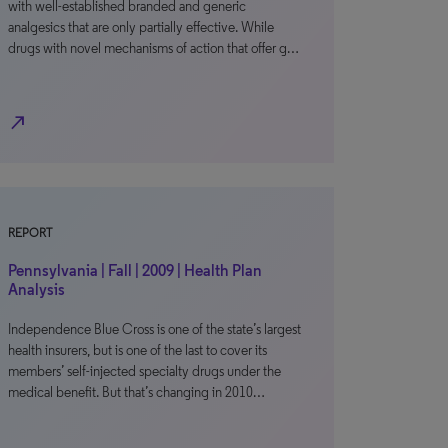
with well-established branded and generic
analgesics that are only partially effective. While
drugs with novel mechanisms of action that offer g…
north_east
REPORT
Pennsylvania | Fall | 2009 | Health Plan
Analysis
Independence Blue Cross is one of the state’s largest
health insurers, but is one of the last to cover its
members’ self-injected specialty drugs under the
medical benefit. But that’s changing in 2010…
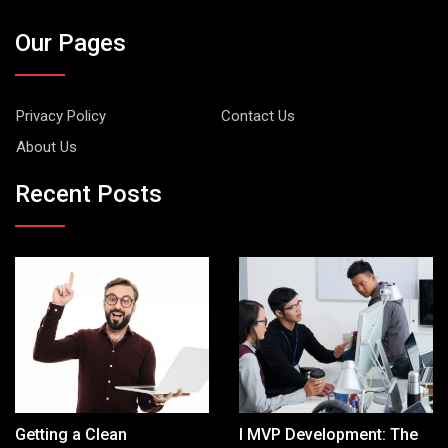
Our Pages
Privacy Policy
Contact Us
About Us
Recent Posts
Getting a Clean
I MVP Development: The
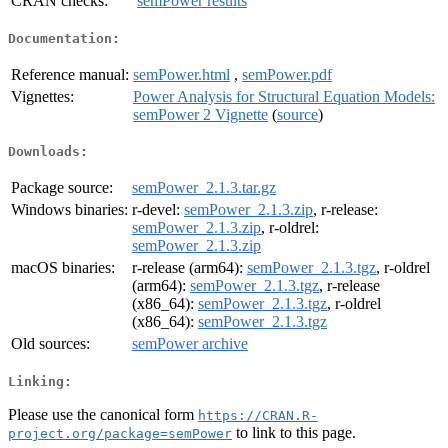
CRAN checks:
semPower results
Documentation:
Reference manual:
semPower.html
,
semPower.pdf
Vignettes:
Power Analysis for Structural Equation Models:
semPower 2 Vignette
(
source
)
Downloads:
Package source:
semPower_2.1.3.tar.gz
Windows binaries:
r-devel:
semPower_2.1.3.zip
, r-release:
semPower_2.1.3.zip
, r-oldrel:
semPower_2.1.3.zip
macOS binaries:
r-release (arm64):
semPower_2.1.3.tgz
, r-oldrel
(arm64):
semPower_2.1.3.tgz
, r-release
(x86_64):
semPower_2.1.3.tgz
, r-oldrel
(x86_64):
semPower_2.1.3.tgz
Old sources:
semPower archive
Linking:
Please use the canonical form
https://CRAN.R-
to link to this page.
project.org/package=semPower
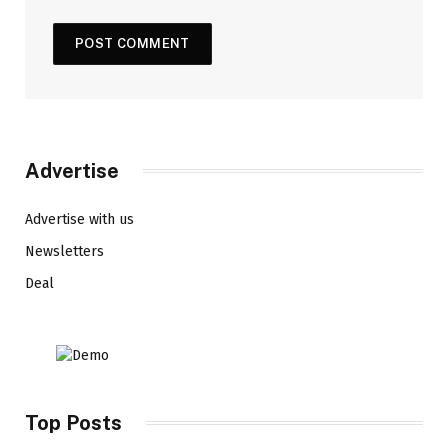
Advertise
Advertise with us
Newsletters
Deal
Top Posts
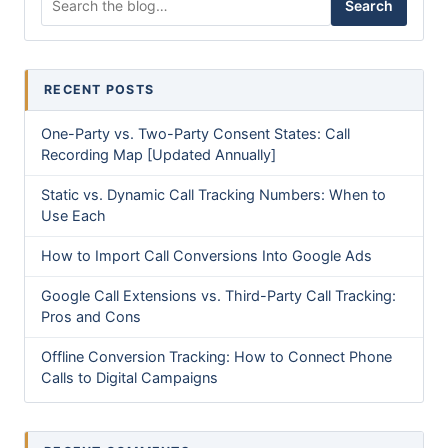
Search
RECENT POSTS
One-Party vs. Two-Party Consent States: Call
Recording Map [Updated Annually]
Static vs. Dynamic Call Tracking Numbers: When to
Use Each
How to Import Call Conversions Into Google Ads
Google Call Extensions vs. Third-Party Call Tracking:
Pros and Cons
Offline Conversion Tracking: How to Connect Phone
Calls to Digital Campaigns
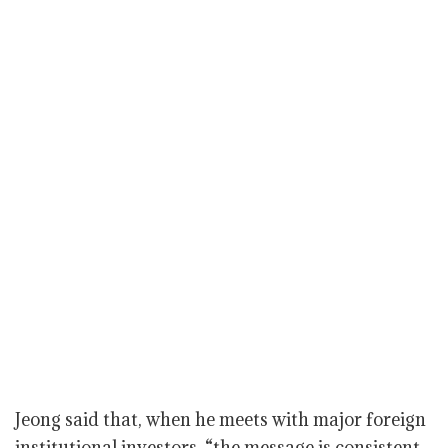
Jeong said that, when he meets with major foreign
institutional investors, “the message is consistent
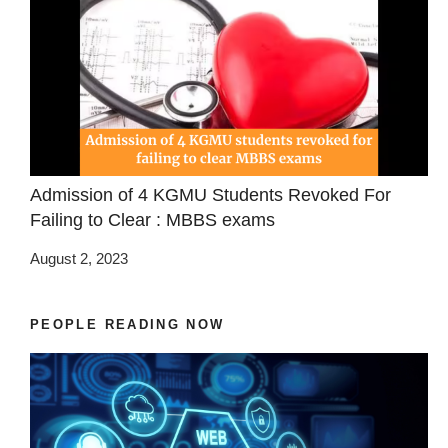
Admission of 4 KGMU Students Revoked For
Failing to Clear : MBBS exams
August 2, 2023
PEOPLE READING NOW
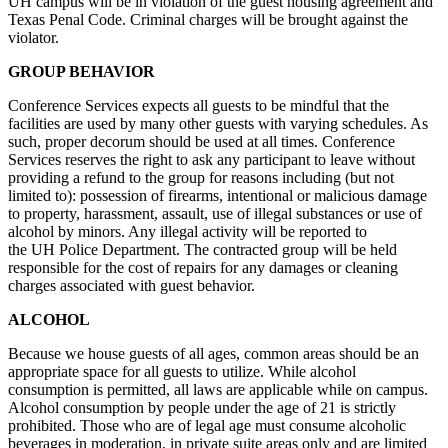
UH campus will be in violation of the guest housing agreement and
Texas Penal Code. Criminal charges will be brought against the
violator.
GROUP BEHAVIOR
Conference Services expects all guests to be mindful that the
facilities are used by many other guests with varying schedules. As
such, proper decorum should be used at all times. Conference
Services reserves the right to ask any participant to leave without
providing a refund to the group for reasons including (but not
limited to): possession of firearms, intentional or malicious damage
to property, harassment, assault, use of illegal substances or use of
alcohol by minors. Any illegal activity will be reported to
the UH Police Department. The contracted group will be held
responsible for the cost of repairs for any damages or cleaning
charges associated with guest behavior.
ALCOHOL
Because we house guests of all ages, common areas should be an
appropriate space for all guests to utilize. While alcohol
consumption is permitted, all laws are applicable while on campus.
Alcohol consumption by people under the age of 21 is strictly
prohibited. Those who are of legal age must consume alcoholic
beverages in moderation, in private suite areas only and are limited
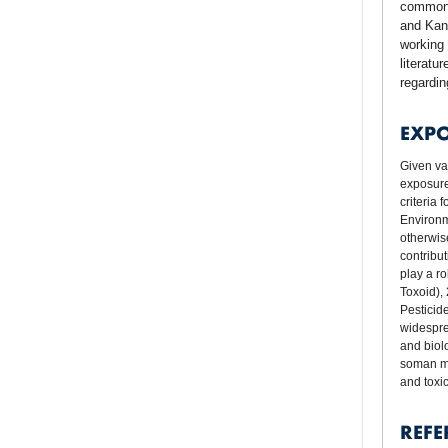
commonl
and Kans
working 
literatu
regardi
EXP
Given va
exposure
criteria
Environm
otherwis
contribut
play a r
Toxoid),
Pesticid
widesprea
and biol
soman mi
and toxi
REFE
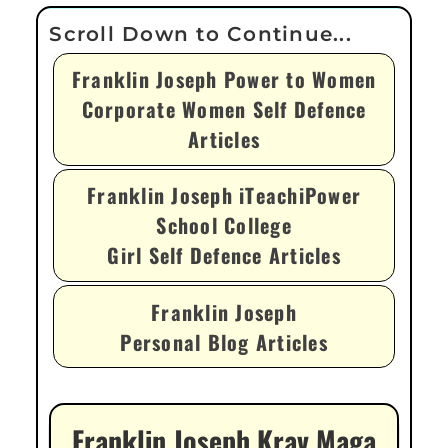
Franklin Joseph Power to Women
Corporate Women Self Defence
Articles
Franklin Joseph iTeachiPower
School College
Girl Self Defence Articles
Franklin Joseph
Personal Blog Articles
Franklin Joseph Krav Maga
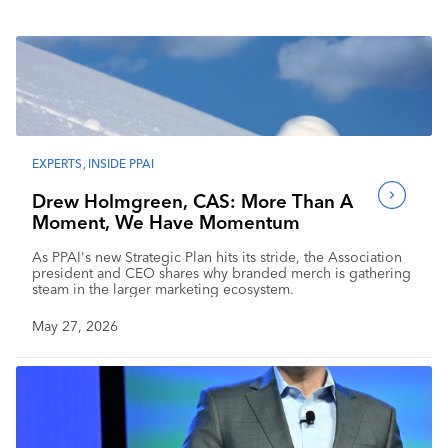
Industry Calendar
Contact Us
EXPERTS
,
INSIDE PPAI
Drew Holmgreen, CAS: More Than A
Moment, We Have Momentum
As PPAI's new Strategic Plan hits its stride, the Association
president and CEO shares why branded merch is gathering
steam in the larger marketing ecosystem.
May 27, 2026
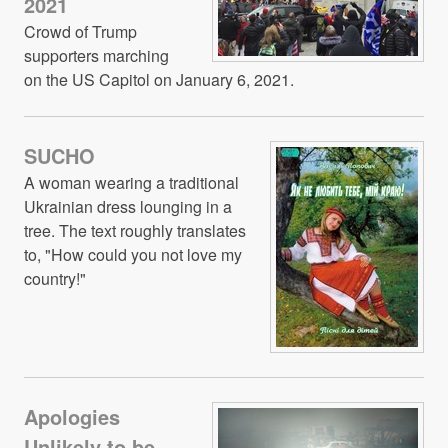
2021
Crowd of Trump
supporters marching
on the US Capitol on January 6, 2021.
SUCHO
A woman wearing a traditional
Ukrainian dress lounging in a
tree. The text roughly translates
to, "How could you not love my
country!"
Apologies
Unlikely to be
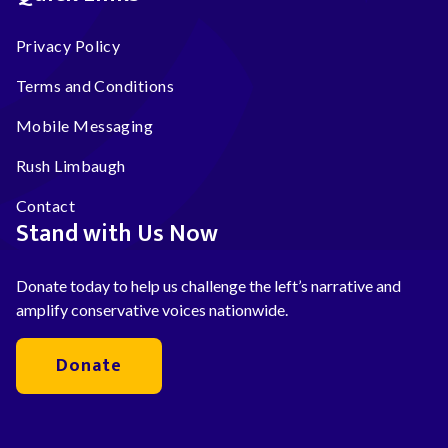
Privacy Policy
Terms and Conditions
Mobile Messaging
Rush Limbaugh
Contact
Stand with Us Now
Donate today to help us challenge the left’s narrative and
amplify conservative voices nationwide.
Donate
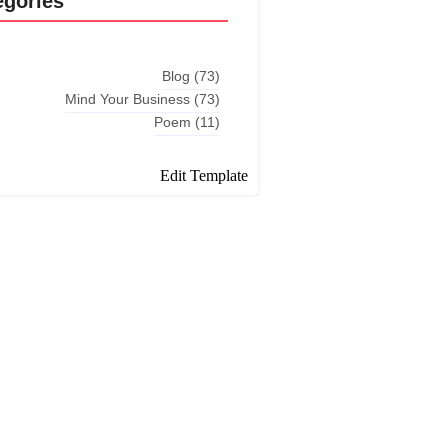
egories
Blog
(73)
Mind Your Business
(73)
Poem
(11)
Edit Template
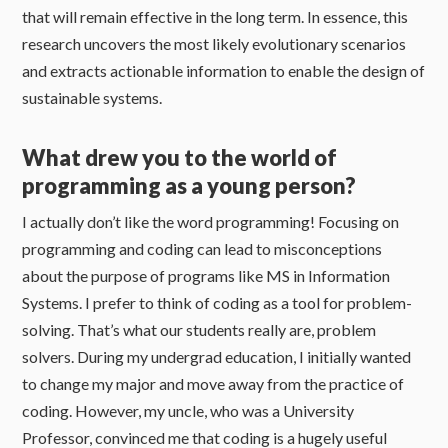
that will remain effective in the long term. In essence, this
research uncovers the most likely evolutionary scenarios
and extracts actionable information to enable the design of
sustainable systems.
What drew you to the world of
programming as a young person?
I actually don’t like the word programming! Focusing on
programming and coding can lead to misconceptions
about the purpose of programs like MS in Information
Systems. I prefer to think of coding as a tool for problem-
solving. That’s what our students really are, problem
solvers. During my undergrad education, I initially wanted
to change my major and move away from the practice of
coding. However, my uncle, who was a University
Professor, convinced me that coding is a hugely useful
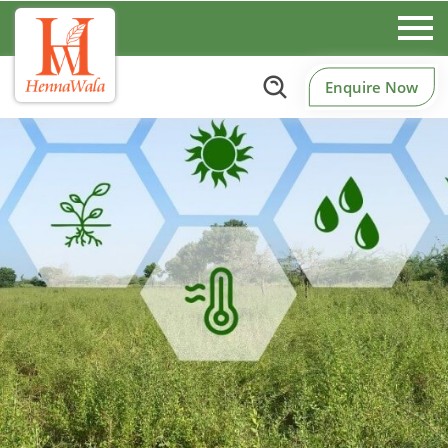
Enquire Now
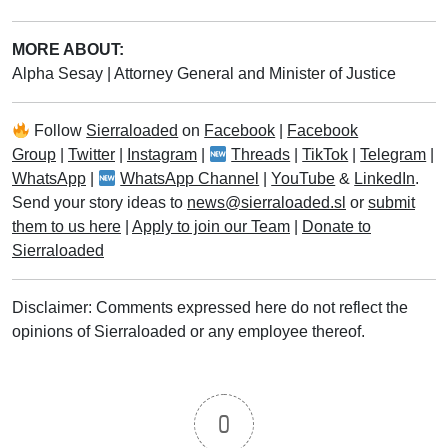
MORE ABOUT:
Alpha Sesay
|
Attorney General and Minister of Justice
Follow
Sierraloaded
on
Facebook
|
Facebook
Group
|
Twitter
|
Instagram
|
Threads
|
TikTok
|
Telegram
|
WhatsApp
|
WhatsApp Channel
|
YouTube
&
LinkedIn
.
Send your story ideas to
news@sierraloaded.sl
or
submit
them to us here
|
Apply to join our Team
|
Donate to
Sierraloaded
Disclaimer: Comments expressed here do not reflect the
opinions of Sierraloaded or any employee thereof.
0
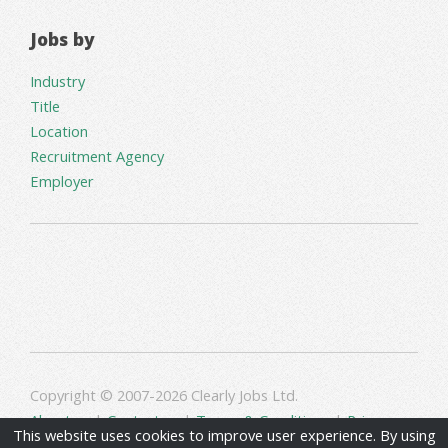
Jobs by
Industry
Title
Location
Recruitment Agency
Employer
Copyright © 2007-2026 Clearly Jobs Ltd.
About us
|
Contact us
|
Terms & Conditions
|
Privacy
This website uses cookies to improve user experience. By using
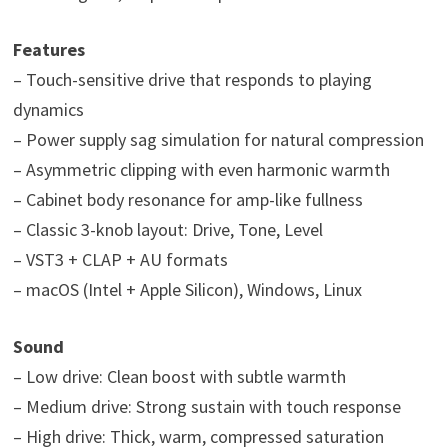
Features
– Touch-sensitive drive that responds to playing
dynamics
– Power supply sag simulation for natural compression
– Asymmetric clipping with even harmonic warmth
– Cabinet body resonance for amp-like fullness
– Classic 3-knob layout: Drive, Tone, Level
– VST3 + CLAP + AU formats
– macOS (Intel + Apple Silicon), Windows, Linux
Sound
– Low drive: Clean boost with subtle warmth
– Medium drive: Strong sustain with touch response
– High drive: Thick, warm, compressed saturation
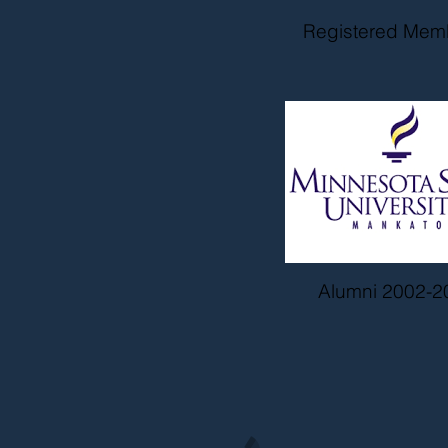
Registered Mem
Alumni 2002-2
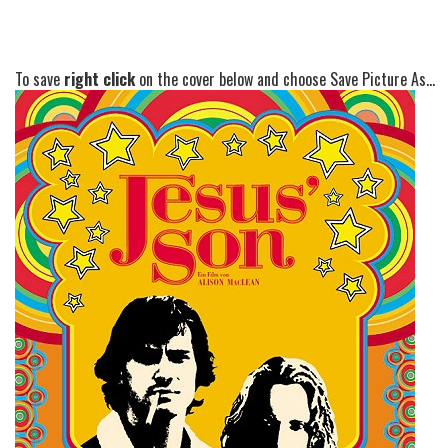
To save
right click
on the cover below and choose Save Picture As...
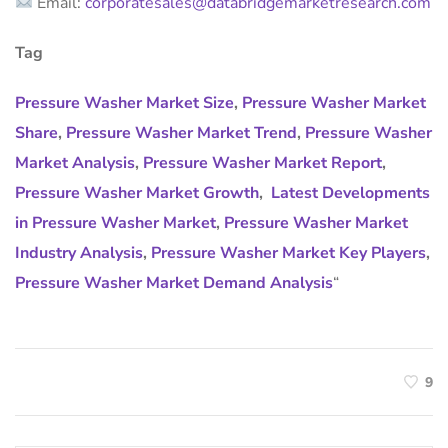
Email:
corporatesales@databridgemarketresearch.com
Tag
Pressure Washer Market Size
,
Pressure Washer Market
Share
,
Pressure Washer Market Trend
,
Pressure Washer
Market Analysis
,
Pressure Washer Market Report
,
Pressure Washer Market Growth
,
Latest Developments
in Pressure Washer Market
,
Pressure Washer Market
Industry Analysis
,
Pressure Washer Market Key Players
,
Pressure Washer Market Demand Analysis
“
9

- _EXERCISE_: Would you please print out all the records above exactly, minus any pictures?

- _EXERCISE RESULT_:
with well-established branded and generic
analgesics that are only partially effective. While
drugs with novel mechanisms of action that offer g…
north_east
REPORT
Pennsylvania | Fall | 2009 | Health Plan
Analysis
Independence Blue Cross is one of the state’s largest
health insurers, but is one of the last to cover its
members’ self-injected specialty drugs under the
medical benefit. But that’s changing in 2010…
Our Pages
Privacy Policy
Contact Us
About Us
Recent Posts
Getting a Clean
I MVP Development: The
CRAN checks:
semPower results
Documentation:
Reference manual:
semPower.html
,
semPower.pdf
Vignettes:
Power Analysis for Structural Equation Models:
semPower 2 Vignette
(
source
)
Downloads:
Package source:
semPower_2.1.3.tar.gz
Windows binaries:
r-devel:
semPower_2.1.3.zip
, r-release:
semPower_2.1.3.zip
, r-oldrel:
semPower_2.1.3.zip
macOS binaries:
r-release (arm64):
semPower_2.1.3.tgz
, r-oldrel
(arm64):
semPower_2.1.3.tgz
, r-release
(x86_64):
semPower_2.1.3.tgz
, r-oldrel
(x86_64):
semPower_2.1.3.tgz
Old sources:
semPower archive
Linking:
Please use the canonical form
https://CRAN.R-
to link to this page.
project.org/package=semPower
Advertise
Advertise with us
Newsletters
Deal
Top Posts
Search
RECENT POSTS
One-Party vs. Two-Party Consent States: Call
Recording Map [Updated Annually]
Static vs. Dynamic Call Tracking Numbers: When to
Use Each
How to Import Call Conversions Into Google Ads
Google Call Extensions vs. Third-Party Call Tracking:
Pros and Cons
Offline Conversion Tracking: How to Connect Phone
Calls to Digital Campaigns
Jeong said that, when he meets with major foreign
institutional investors, “the message is consistent
Admission of 4 KGMU Students Revoked For
Failing to Clear : MBBS exams
August 2, 2023
PEOPLE READING NOW
UH campus will be in violation of the guest housing agreement and
Texas Penal Code. Criminal charges will be brought against the
violator.
GROUP BEHAVIOR
Conference Services expects all guests to be mindful that the
facilities are used by many other guests with varying schedules. As
such, proper decorum should be used at all times. Conference
Services reserves the right to ask any participant to leave without
providing a refund to the group for reasons including (but not
limited to): possession of firearms, intentional or malicious damage
to property, harassment, assault, use of illegal substances or use of
alcohol by minors. Any illegal activity will be reported to
the UH Police Department. The contracted group will be held
responsible for the cost of repairs for any damages or cleaning
charges associated with guest behavior.
ALCOHOL
Because we house guests of all ages, common areas should be an
appropriate space for all guests to utilize. While alcohol
consumption is permitted, all laws are applicable while on campus.
Alcohol consumption by people under the age of 21 is strictly
prohibited. Those who are of legal age must consume alcoholic
beverages in moderation, in private suite areas only and are limited
commonl
and Kans
working 
literatu
regardi
EXP
Given va
exposure
criteria
Environm
otherwis
contribut
play a r
Toxoid),
Pesticid
widesprea
and biol
soman mi
and toxi
REFE
Franklin Joseph Power to Women
Corporate Women Self Defence
Articles
Franklin Joseph iTeachiPower
School College
Girl Self Defence Articles
Franklin Joseph
Personal Blog Articles
Franklin Joseph Krav Maga
Industry Calendar
Contact Us
EXPERTS
,
INSIDE PPAI
Drew Holmgreen, CAS: More Than A
Moment, We Have Momentum
As PPAI's new Strategic Plan hits its stride, the Association
president and CEO shares why branded merch is gathering
steam in the larger marketing ecosystem.
May 27, 2026
2021
Crowd of Trump
supporters marching
on the US Capitol on January 6, 2021.
SUCHO
A woman wearing a traditional
Ukrainian dress lounging in a
tree. The text roughly translates
to, "How could you not love my
country!"
Apologies
Unlikely to be
Privacy Policy
Terms and Conditions
Mobile Messaging
Rush Limbaugh
Contact
Stand with Us Now
Donate today to help us challenge the left’s narrative and
amplify conservative voices nationwide.
Donate
egories
Blog
(73)
Mind Your Business
(73)
Poem
(11)
Edit Template
that will remain effective in the long term. In essence, this
research uncovers the most likely evolutionary scenarios
and extracts actionable information to enable the design of
sustainable systems.
What drew you to the world of
programming as a young person?
I actually don’t like the word programming! Focusing on
programming and coding can lead to misconceptions
about the purpose of programs like MS in Information
Systems. I prefer to think of coding as a tool for problem-
solving. That’s what our students really are, problem
solvers. During my undergrad education, I initially wanted
to change my major and move away from the practice of
coding. However, my uncle, who was a University
Professor, convinced me that coding is a hugely useful
Enquire Now
MORE ABOUT:
Alpha Sesay
|
Attorney General and Minister of Justice
Follow
Sierraloaded
on
Facebook
|
Facebook
Group
|
Twitter
|
Instagram
|
Threads
|
TikTok
|
Telegram
|
WhatsApp
|
WhatsApp Channel
|
YouTube
&
LinkedIn
.
Send your story ideas to
news@sierraloaded.sl
or
submit
them to us here
|
Apply to join our Team
|
Donate to
Sierraloaded
Disclaimer: Comments expressed here do not reflect the
opinions of Sierraloaded or any employee thereof.
0
Jobs by
Industry
Title
Location
Recruitment Agency
Employer
Copyright © 2007-2026 Clearly Jobs Ltd.
About us
|
Contact us
|
Terms & Conditions
|
Privacy
This website uses cookies to improve user experience. By using
Features
– Touch-sensitive drive that responds to playing
dynamics
– Power supply sag simulation for natural compression
– Asymmetric clipping with even harmonic warmth
– Cabinet body resonance for amp-like fullness
– Classic 3-knob layout: Drive, Tone, Level
– VST3 + CLAP + AU formats
– macOS (Intel + Apple Silicon), Windows, Linux
Sound
– Low drive: Clean boost with subtle warmth
– Medium drive: Strong sustain with touch response
– High drive: Thick, warm, compressed saturation
Registered Mem
Alumni 2002-2
To save
right click
on the cover below and choose Save Picture As...
Email:
corporatesales@databridgemarketresearch.com
Tag
Pressure Washer Market Size
,
Pressure Washer Market
Share
,
Pressure Washer Market Trend
,
Pressure Washer
Market Analysis
,
Pressure Washer Market Report
,
Pressure Washer Market Growth
,
Latest Developments
in Pressure Washer Market
,
Pressure Washer Market
Industry Analysis
,
Pressure Washer Market Key Players
,
Pressure Washer Market Demand Analysis
“
9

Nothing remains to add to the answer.